A cada duda mía, antepones felicidad. La base de tu silencio impenetrable que no permite asedio, y que sin embargo es un margen de vida perfectamente habitable.
Tantas cosas enfrente: ¿cómo pensar en dejarte entrar en este asunto difícil, de absoluta severidad, que es mi vida? ¿Lo es? ¿Mía? Mi vida es un accidente y en todo caso ya entraste con tu libertad a cuestas.

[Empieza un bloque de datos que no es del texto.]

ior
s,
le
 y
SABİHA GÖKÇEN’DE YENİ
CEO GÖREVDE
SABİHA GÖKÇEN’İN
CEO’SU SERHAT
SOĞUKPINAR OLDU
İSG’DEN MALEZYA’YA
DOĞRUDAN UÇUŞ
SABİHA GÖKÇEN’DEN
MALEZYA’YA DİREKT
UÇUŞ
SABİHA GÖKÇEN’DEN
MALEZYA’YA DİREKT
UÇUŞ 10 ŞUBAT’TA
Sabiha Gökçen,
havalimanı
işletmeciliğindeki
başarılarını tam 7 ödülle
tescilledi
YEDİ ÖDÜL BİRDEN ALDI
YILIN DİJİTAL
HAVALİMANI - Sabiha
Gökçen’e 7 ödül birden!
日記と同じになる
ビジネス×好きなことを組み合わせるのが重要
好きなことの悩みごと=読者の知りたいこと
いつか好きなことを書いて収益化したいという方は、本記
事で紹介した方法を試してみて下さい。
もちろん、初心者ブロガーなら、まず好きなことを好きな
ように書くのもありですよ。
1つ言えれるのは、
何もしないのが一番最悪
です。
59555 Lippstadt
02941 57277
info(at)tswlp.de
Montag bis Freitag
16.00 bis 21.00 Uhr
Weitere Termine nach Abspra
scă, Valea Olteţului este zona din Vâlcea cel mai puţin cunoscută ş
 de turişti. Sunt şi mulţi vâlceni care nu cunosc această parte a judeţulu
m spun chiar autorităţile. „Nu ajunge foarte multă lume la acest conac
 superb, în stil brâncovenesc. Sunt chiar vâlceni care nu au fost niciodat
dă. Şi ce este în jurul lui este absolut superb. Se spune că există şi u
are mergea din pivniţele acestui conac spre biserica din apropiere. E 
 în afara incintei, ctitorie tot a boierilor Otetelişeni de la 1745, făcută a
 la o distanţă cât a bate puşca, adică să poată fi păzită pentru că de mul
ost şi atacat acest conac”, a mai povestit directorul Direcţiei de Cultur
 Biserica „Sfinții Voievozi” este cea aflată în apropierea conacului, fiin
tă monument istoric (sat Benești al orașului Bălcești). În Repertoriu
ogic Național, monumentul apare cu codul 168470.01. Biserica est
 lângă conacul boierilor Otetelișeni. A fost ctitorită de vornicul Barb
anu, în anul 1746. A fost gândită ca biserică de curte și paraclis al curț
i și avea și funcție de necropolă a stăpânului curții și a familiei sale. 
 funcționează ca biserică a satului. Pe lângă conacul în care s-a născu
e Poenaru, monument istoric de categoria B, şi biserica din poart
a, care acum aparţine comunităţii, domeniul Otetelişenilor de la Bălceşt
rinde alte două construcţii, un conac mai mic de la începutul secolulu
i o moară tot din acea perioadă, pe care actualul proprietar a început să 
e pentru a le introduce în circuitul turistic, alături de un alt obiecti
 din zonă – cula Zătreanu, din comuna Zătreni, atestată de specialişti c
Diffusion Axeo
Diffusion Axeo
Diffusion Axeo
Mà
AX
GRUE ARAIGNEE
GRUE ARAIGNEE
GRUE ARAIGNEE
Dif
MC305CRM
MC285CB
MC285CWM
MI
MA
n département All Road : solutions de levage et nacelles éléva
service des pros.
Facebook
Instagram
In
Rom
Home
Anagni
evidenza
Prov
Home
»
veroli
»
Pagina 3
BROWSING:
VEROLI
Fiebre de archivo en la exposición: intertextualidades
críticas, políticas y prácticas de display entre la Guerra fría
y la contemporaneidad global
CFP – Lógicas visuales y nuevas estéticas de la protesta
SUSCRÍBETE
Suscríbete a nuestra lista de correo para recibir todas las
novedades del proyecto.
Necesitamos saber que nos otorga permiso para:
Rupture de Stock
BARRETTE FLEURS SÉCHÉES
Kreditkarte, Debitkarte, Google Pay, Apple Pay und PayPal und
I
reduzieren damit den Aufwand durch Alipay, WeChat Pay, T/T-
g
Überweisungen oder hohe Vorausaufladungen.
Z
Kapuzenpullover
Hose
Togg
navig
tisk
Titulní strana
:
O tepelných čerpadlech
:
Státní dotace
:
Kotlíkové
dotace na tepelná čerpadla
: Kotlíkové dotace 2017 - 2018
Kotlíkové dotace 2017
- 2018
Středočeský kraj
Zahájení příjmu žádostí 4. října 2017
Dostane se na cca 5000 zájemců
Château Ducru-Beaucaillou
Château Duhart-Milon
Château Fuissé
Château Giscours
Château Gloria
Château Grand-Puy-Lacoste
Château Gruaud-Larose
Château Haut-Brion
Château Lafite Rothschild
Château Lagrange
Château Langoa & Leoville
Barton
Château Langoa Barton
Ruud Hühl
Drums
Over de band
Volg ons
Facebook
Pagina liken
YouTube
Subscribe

¿Dije duda? Ni siquiera duda: lo que un occidental del xx (ser hombre de mi siglo me supera) puede hacer codiciando a una cortesana hindú del x. ¿En qué idioma hablar? No hacen falta palabras para besar, pienso.
Pensé --desde esa soberbia estoy ya de entrada, derrotado-- que se tendía a la felicidad, que se pasaba por ella como rozando una casa vacía con los ojos desde la carretera. Pero tú vives en esa otra casa de ahí, esa casa que elude toda tentativa del ojo por apresarla. Feliz distancia, desolación sin peso.
¿Cómo devolver, pues, tanto mundo dado al mundo? ¿Tanto mundo mundando, Gelman? ¿Dado para pervertir un azar, pez moteado de rodar? ¿Tanto órgano de la querencia inagotable, sudando, manido, como el trópico que separa tu norte, V., de este tanto centro y tanto sur irreparable? ¿Tanta voz colgada aún de dónde en el todavía?
Estamos haciendo un cadáver exquisito en aquella librería gigantesca: tú tienes una novela de García Márquez y yo una de Alexis Díaz Pimienta, palabrero extraordinaire. Seguiremos hasta agotar incluso diccionarios. Dejar que las palabras sean palabras; dejar que los significados se muerdan como perros allá, sin que nos ocupe su ciega rabia.
Tu paz inalcanzable que no se deja pensar, pienso. La felicidad tampoco se deja pensar. El mar, se sabe, no cabe en la palabra mar.
Una vez le dije a Yaxkin: "escribir poemas como plantar la semilla de una selva en la luna." Tú eres una selva súbita; nada hay estéril en ti. Eres el poema que n'abolirá jamais l'écriture. Eres vida.
Para fines prácticos, ser libros. Así: libres.